Aus: Die Volkssagen von Pommern und Rügen
Autor: Gesammelt von Temme, Jodocus Donatus Hubertus (1798-1881) Politiker, Jurist und Schriftsteller, Erscheinungsjahr: 1840
Themenbereiche
Enthaltene Themen: Mecklenburg-Vorpommern, Sage, Volkssage, Pommern
Als Herzog Bogislav zu einer Zeit allenthalben im Lande Frieden hatte, nahm er sich vor, dass er Jerusalem und das heilige Grab sehen wollte. Seine Gemahlin wehrte dasselbe zwar mit allem Fleiß, und bat ihn herzlich, dass er sie und seine kleinen Kinder nicht wolle verlassen. Auch seine Räte und ganze Landschaft rieten ihm davon ab, und baten ihn sonderlich, so er denn ja des Sinnes wäre, in das heilige Land zu ziehen, so möge er noch warten, bis dass seine jungen Herrlein etwas erwachsen seien. Aber das half Alles nichts: er hatte einmal das Gemüte, dass er die Reise unternehmen musste. Da sie denn nun das gesehen, dass er sich nicht wollte bereden lassen, ließen sie es geschehen, und bewilligten ihm auch eine stattliche Hilfe, indem sowohl die Geistlichkeit, die Grafen und die Herren von Adel, als auch die Städte von ihren Landgütern, das halbe Einkommen von einem Jahr, und außerdem die Städte von ihren Häusern und anderen Gütern noch eine besondere Schatzung ihm gaben. Solches Geld wurde auf zwei Jahre eingenommen, und durch die Rentemeister in Gold verwechselt, damit es leichter zu transportieren wäre.

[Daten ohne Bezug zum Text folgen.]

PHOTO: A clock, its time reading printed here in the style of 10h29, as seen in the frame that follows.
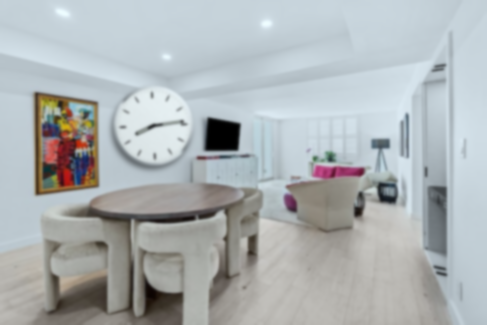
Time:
8h14
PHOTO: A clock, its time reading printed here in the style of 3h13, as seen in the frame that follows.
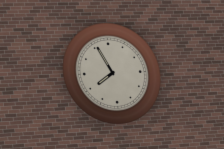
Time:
7h56
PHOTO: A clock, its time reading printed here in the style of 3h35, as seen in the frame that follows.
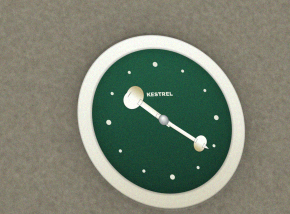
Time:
10h21
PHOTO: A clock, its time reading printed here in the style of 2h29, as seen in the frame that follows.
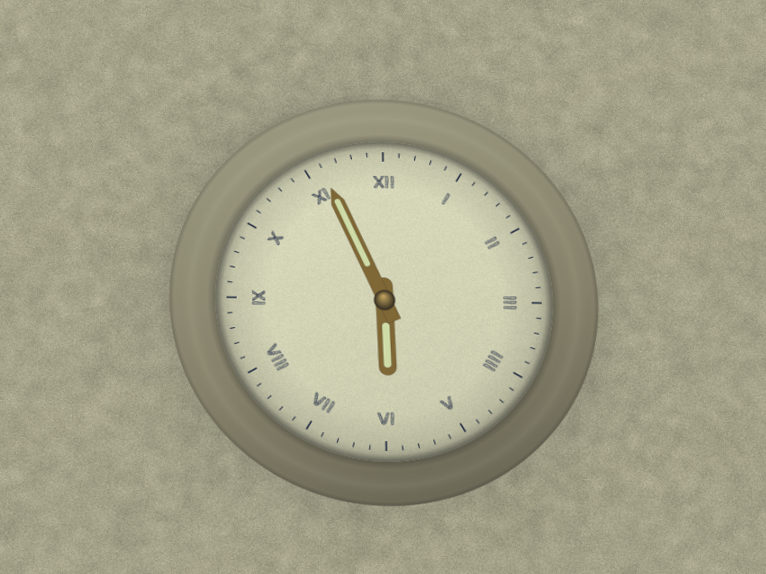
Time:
5h56
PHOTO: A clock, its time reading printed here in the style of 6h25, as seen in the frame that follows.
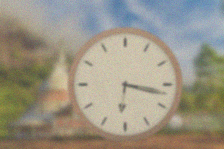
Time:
6h17
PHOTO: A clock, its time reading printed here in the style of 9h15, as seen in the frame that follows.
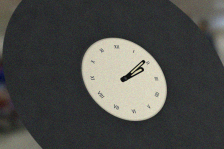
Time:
2h09
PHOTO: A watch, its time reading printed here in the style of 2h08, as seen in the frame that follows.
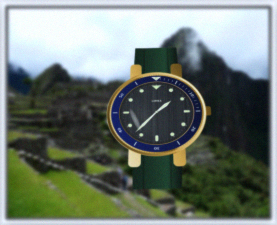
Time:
1h37
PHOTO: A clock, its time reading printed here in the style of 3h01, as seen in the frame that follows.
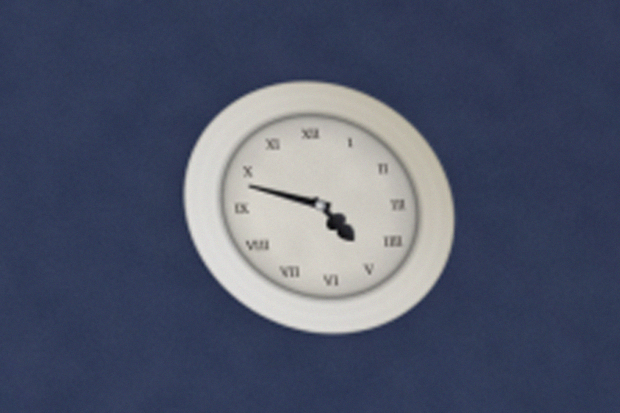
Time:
4h48
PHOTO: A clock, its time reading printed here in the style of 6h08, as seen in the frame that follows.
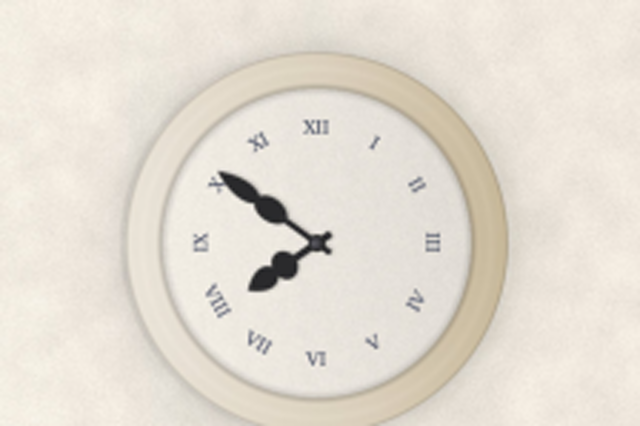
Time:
7h51
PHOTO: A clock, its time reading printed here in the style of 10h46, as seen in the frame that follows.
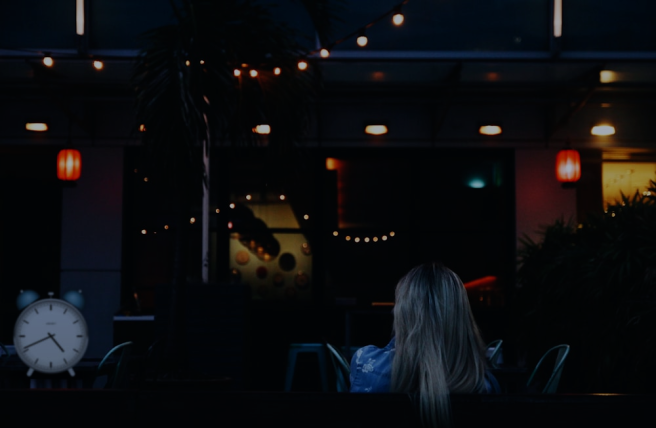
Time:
4h41
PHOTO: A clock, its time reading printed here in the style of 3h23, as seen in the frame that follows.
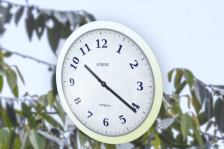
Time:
10h21
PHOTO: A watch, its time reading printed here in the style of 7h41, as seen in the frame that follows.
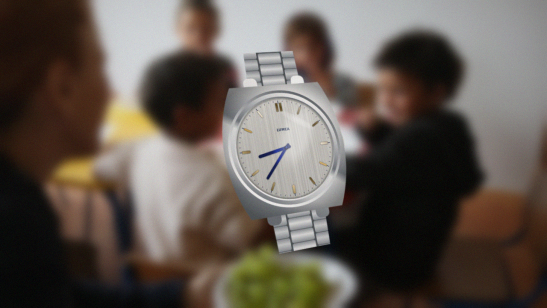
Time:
8h37
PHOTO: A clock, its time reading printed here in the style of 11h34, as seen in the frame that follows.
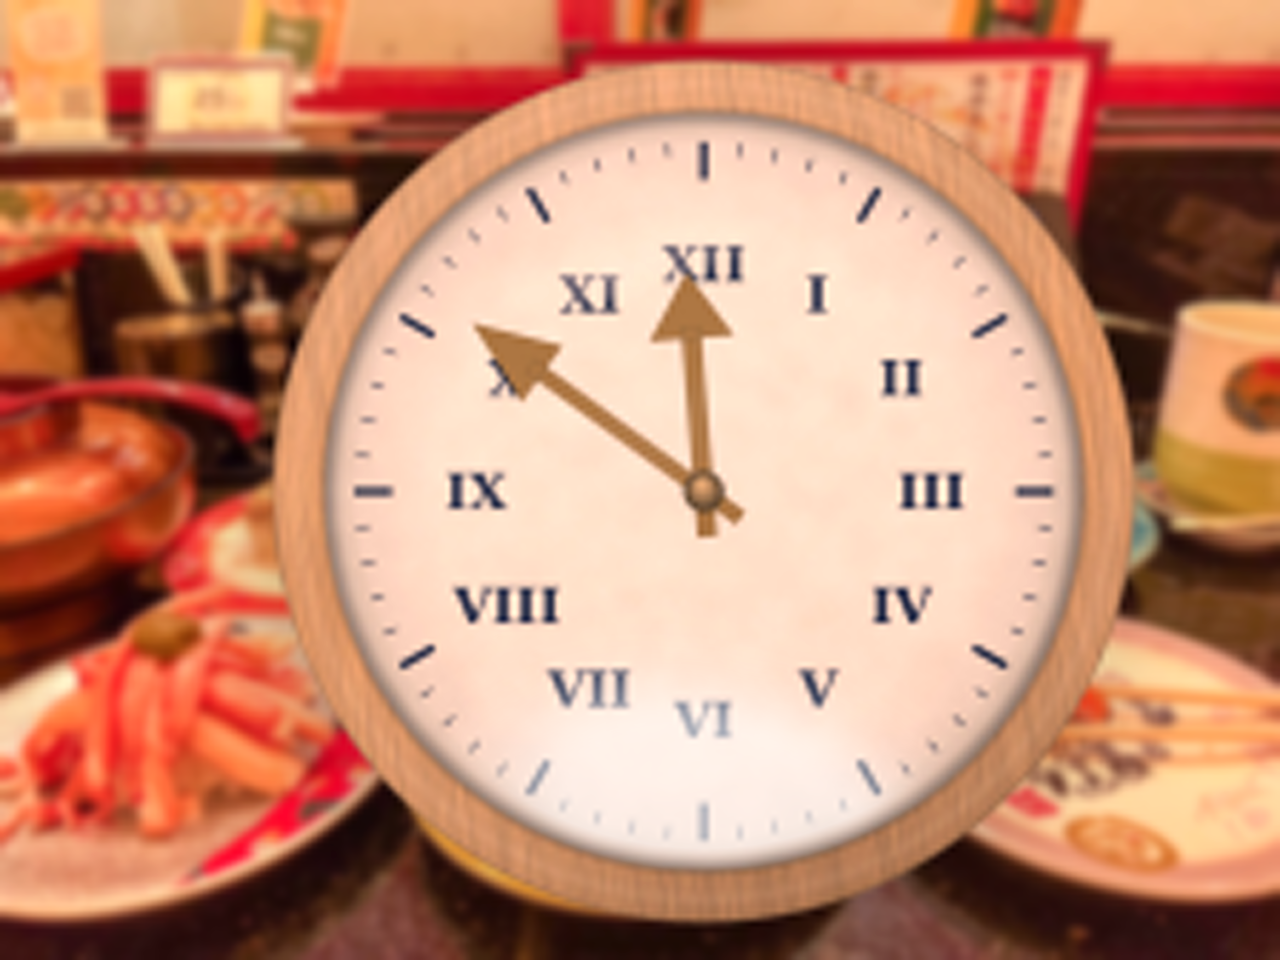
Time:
11h51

Darauf zog nun der Herzog Bogislav im Jahre 149K auf den Tag Luciä von Stettin aus, durch die Mark über Nürnberg nach Venedig, wo er sich bis Pfingsten des anderen Jahres aufhielt, und dann zu Schiffe nach dem heiligen Lande absegelte.

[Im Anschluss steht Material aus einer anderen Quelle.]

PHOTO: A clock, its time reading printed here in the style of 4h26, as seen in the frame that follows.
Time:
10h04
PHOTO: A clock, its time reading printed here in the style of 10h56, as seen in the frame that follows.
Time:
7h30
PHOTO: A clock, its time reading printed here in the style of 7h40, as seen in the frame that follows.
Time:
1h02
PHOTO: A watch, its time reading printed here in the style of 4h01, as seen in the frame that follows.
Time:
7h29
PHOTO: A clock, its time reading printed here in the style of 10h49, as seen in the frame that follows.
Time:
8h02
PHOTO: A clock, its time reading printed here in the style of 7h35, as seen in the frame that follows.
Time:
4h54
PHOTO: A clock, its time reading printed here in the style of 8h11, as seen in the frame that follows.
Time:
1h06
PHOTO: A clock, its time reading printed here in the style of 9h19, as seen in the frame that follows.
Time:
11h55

Auf dem Meere begegnete ihm und den Seinen ein seltsames Abenteuer. Eines Tages nämlich sahen sie von ferne, dass unter des Türken Lande wohl an neun Schiffe sich erhoben, darunter zwei gar große, zwei Galeeren und fünf kleinere, darin zusammen wohl bei zweitausend Türken waren. Dieselben setzten am Freitage nach Petri und Pauli gerade auf des Herzogs Schiff an, und fragte den Patron, was für Leute im Schiffe wären. Denen antwortete der Patron, die Galeere sei von Venedig und fahre Pilgrimme, die nach dem heiligen Lande wollten, zeigte ihnen auch seinen Brief und bat sie, ihn sicher ziehen zu lassen. Das waren die Türken aber nicht Willens, denn sie waren keine rechte Kriegsleute, sondern Meerräuber; sie drängten daher nach der Galeere, und beringten sie um und um und warfen Leitern und Ankerhaken an, und wollten die Galeere ersteigen.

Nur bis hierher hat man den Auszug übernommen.